Главную прелесть специально женской красоты представляют груди. Идеально красивой формой девичьей груди можно назвать изображенныя на рис. 207 груди вполне развитой тринадцатилетней девочки и семнадцатилетней венской натурщицы <…>. Идеальная красота требует, чтобы женская грудь всегда сохраняла девственныя формы: прилегая в виде полушарий к грудной клетке и с выдающимся вперед хорошо развитыми в верхушке сосками, она должна быть упругой и плотной. Так же красивы по форме, но слабее развиты груди на рис. 208. Такая форма выпадает на долю очень немногих любимиц богини красоты. Чем старше становится девушка, тем более вялой становится ея грудь и тем более оттягивается книзу вследствие утолщающегося слоя жира; и этот момент наступает тем раньше, чем раньше вступает женщина в половыя сношения и чем большее удовлетворение они ей доставляют.
<У дьявольских красавиц> груди полны и все еще красивой формы, но в них уже намечается склонность к обвисанию, и женщине приходится прибегать к помощи корсета и лифчика, чтобы поддержать их искусственно <…>. Чрезмерный слой жира, часто уродующий с возрастом женское тело, обезображивает и груди, превращая их в огромныя «глыбы жира», вид которых скорее отталкивает, чем привлекает (с. 349–340).
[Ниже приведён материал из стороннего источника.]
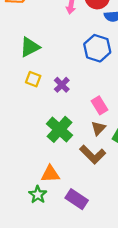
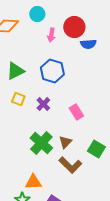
blue hexagon: (97, 48) -> (52, 71), moved
pink rectangle: (100, 105) -> (76, 112), moved
brown triangle: (98, 128) -> (65, 142), moved

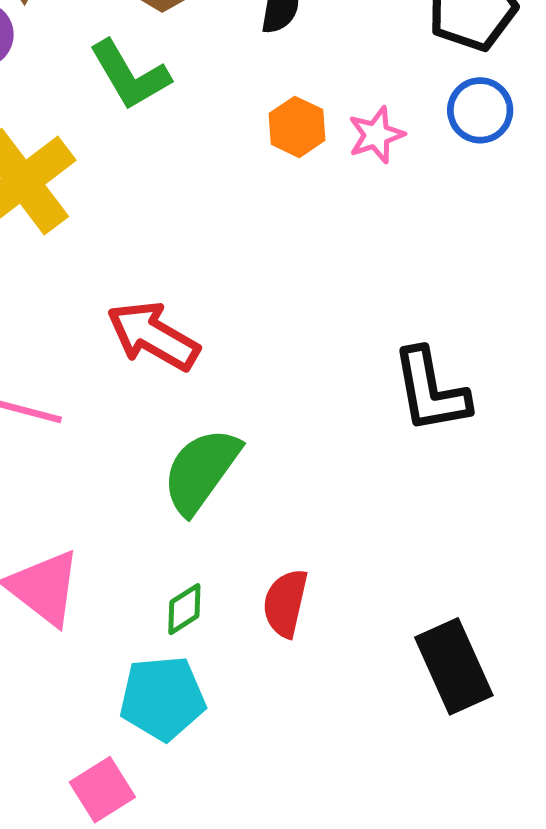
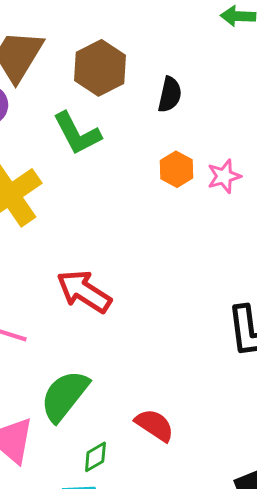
green semicircle: (201, 471) -> (65, 396), moved
red semicircle: (285, 603) -> (155, 425), moved, turned 108

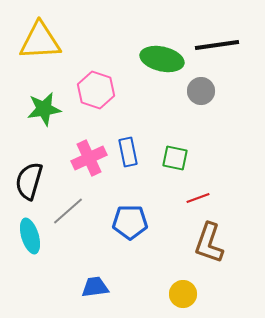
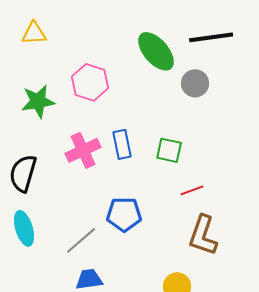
yellow triangle: (40, 41) -> (34, 33), size x0.6
green ellipse: (162, 59) -> (156, 51), turned 36
gray line: (68, 211) -> (81, 240), moved

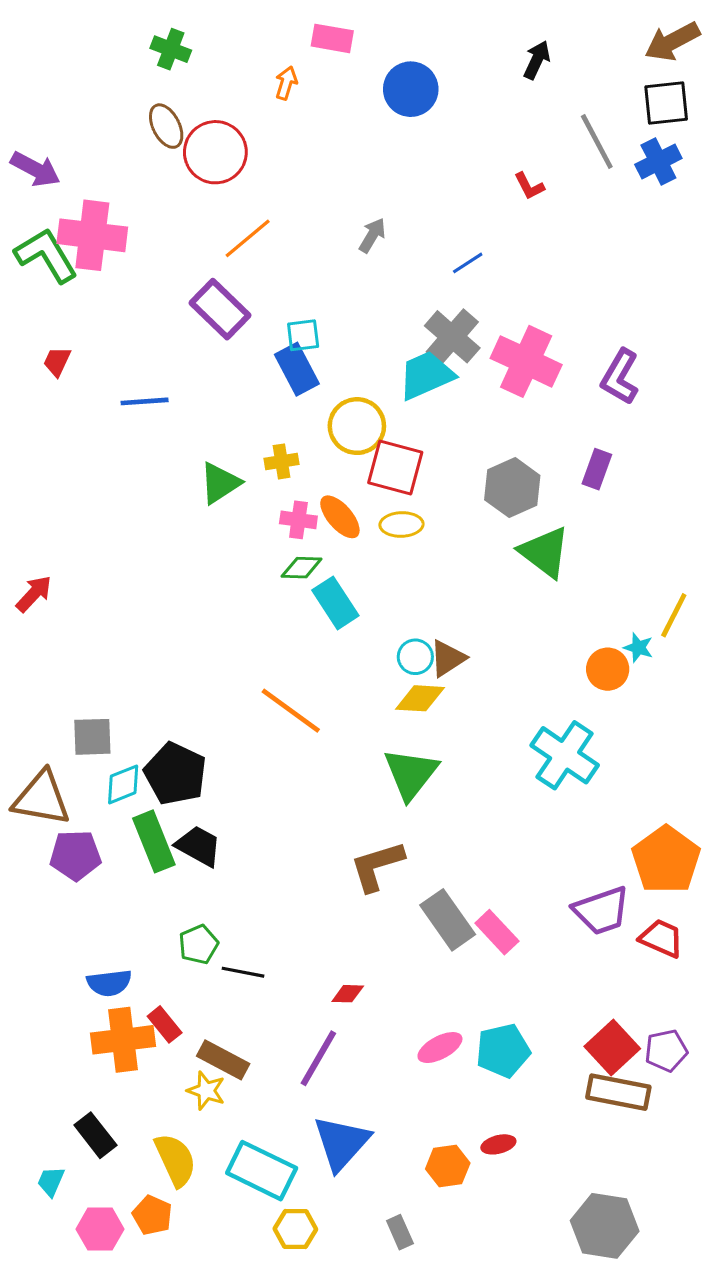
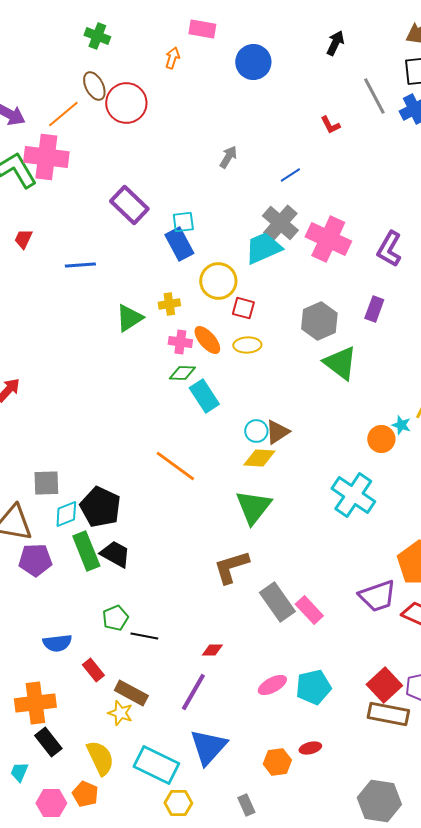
orange line: (248, 238) -> (63, 114), moved
red square: (395, 468) -> (243, 308), size x0.6
orange cross: (123, 1040) -> (35, 703), moved

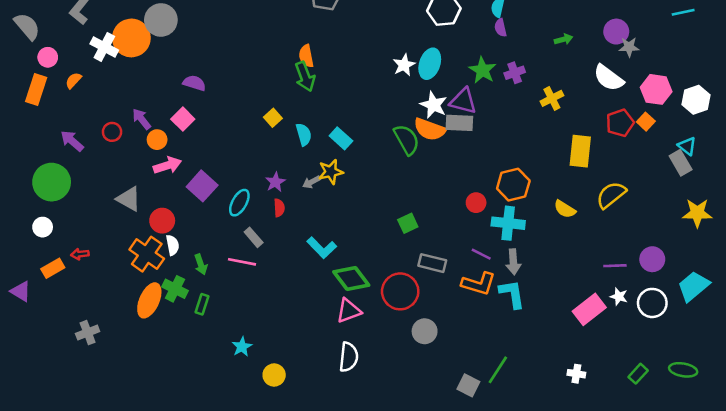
Замечательно, что авторы романа весело, одним, так сказать, движением, переделали заголовок популярной рекламы грудерасширителя, поставив вместо инструментального «Каким образом» перформативное (для Лоханкина) «Вот как…». Хотя Щеглов связывает мотив груди с инфантилизмом Васисуалия («мамочка!», — кричит герой во время наказания мокрыми, блестящими розгами), на мой взгляд, авторы романа высмеивают здесь вуайеризм и латентный садомазохизм мнимого интеллигента декадентского толка. Вспомним его брутальные инвективы, обращенные к «похотливой волчице», своеобразное удовольствие от боли, вызванное «сермяжным» наказанием, соответствующим его туманным соображениям «о страданиях плоти»[485], а также финальное удовлетворение унизительным положением третьего члена странной семьи Птибурдуковых:
Супруги, видимо, шли на берег. Позади тащился Лоханкин. Он нес в руках дамский зонтик и корзинку, из которой торчал термос и свешивалась купальная простыня.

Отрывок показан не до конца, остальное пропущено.